Gabbay unfit to be prime minister, says scorned Livni

“"Everyone who saw what happened yesterday knows he is not a candidate for prime minister,” she said. “There is someone who wants to be that."

MK Tzipi Livni participates in a debate in Knesset June 25, 2018 (photo credit: MARC ISRAEL SELLEM/THE JERUSALEM POST)
MK Tzipi Livni participates in a debate in Knesset June 25, 2018
(photo credit: MARC ISRAEL SELLEM/THE JERUSALEM POST)
The mudslinging between Hatnua head Tzipi Livni and Labor leader Avi Gabbay continued to escalate on Wednesday, when Livni said he was unfit to be prime minister.
Since Gabbay’s July 2017 election as Labor leader, Livni would only say that “according to the agreement between us, he is our candidate for prime minister.” When The Jerusalem Post asked her on Tuesday whether she ever truly thought he would be prime minister, Livni politely declined to respond.

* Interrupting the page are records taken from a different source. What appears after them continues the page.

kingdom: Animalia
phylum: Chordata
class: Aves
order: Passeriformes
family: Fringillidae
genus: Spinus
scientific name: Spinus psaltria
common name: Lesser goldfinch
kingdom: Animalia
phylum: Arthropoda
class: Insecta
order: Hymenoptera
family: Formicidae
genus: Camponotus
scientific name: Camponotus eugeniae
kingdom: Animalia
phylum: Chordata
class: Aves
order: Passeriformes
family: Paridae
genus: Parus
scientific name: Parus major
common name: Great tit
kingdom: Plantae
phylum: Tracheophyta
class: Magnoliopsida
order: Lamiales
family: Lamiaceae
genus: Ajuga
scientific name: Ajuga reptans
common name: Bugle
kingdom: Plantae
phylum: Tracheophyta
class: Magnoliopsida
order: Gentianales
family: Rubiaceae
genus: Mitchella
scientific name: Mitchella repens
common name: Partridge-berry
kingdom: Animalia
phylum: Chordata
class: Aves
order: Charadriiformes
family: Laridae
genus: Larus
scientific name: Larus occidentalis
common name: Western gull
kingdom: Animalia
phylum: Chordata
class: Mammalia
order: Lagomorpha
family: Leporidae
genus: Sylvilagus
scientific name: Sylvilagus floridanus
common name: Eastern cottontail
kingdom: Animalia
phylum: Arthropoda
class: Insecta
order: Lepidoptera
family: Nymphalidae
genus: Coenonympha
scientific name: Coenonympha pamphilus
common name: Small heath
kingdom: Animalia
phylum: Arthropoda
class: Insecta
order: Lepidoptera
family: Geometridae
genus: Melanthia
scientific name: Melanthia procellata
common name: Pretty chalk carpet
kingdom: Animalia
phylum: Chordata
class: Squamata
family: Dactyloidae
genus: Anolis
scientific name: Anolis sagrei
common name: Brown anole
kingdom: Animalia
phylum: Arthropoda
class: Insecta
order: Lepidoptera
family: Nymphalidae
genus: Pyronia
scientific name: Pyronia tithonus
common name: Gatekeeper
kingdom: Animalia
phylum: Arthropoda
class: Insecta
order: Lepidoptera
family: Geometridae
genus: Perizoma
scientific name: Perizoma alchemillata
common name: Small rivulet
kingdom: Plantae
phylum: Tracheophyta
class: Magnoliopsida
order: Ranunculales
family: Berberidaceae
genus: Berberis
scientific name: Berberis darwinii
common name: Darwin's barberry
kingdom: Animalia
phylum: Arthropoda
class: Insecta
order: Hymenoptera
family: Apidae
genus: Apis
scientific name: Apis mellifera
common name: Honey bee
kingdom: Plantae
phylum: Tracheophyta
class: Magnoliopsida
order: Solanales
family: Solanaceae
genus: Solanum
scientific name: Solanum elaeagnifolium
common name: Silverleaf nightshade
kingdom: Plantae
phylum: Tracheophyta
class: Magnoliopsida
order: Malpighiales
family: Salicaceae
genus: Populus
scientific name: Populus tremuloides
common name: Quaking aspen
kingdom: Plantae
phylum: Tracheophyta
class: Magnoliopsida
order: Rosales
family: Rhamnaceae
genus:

But in an Army Radio interview on Wednesday morning, she revealed what she believed all along.
“Everyone who saw what happened yesterday knows he is not a candidate for prime minister,” she said. “He wants to be that. But he has no particular ideology.”
Livni responded with positive affirmation following the interview, when the Post pointed out that she had answered the newspaper’s question from the day before.
Labor responded that while Gabbay showed courage by quitting Prime Minister Benjamin Netanyahu’s current government, Livni will not dismiss the idea of joining a Netanyahu-led government in the future.
Sources in Hatnua said former IDF chief of staff Benny Gantz’s party, Hosen L’Israel (Israel Resilience) sent messages to Livni that report he is not interested in having her run with his party because she is regarded as “too leftist” are untrue.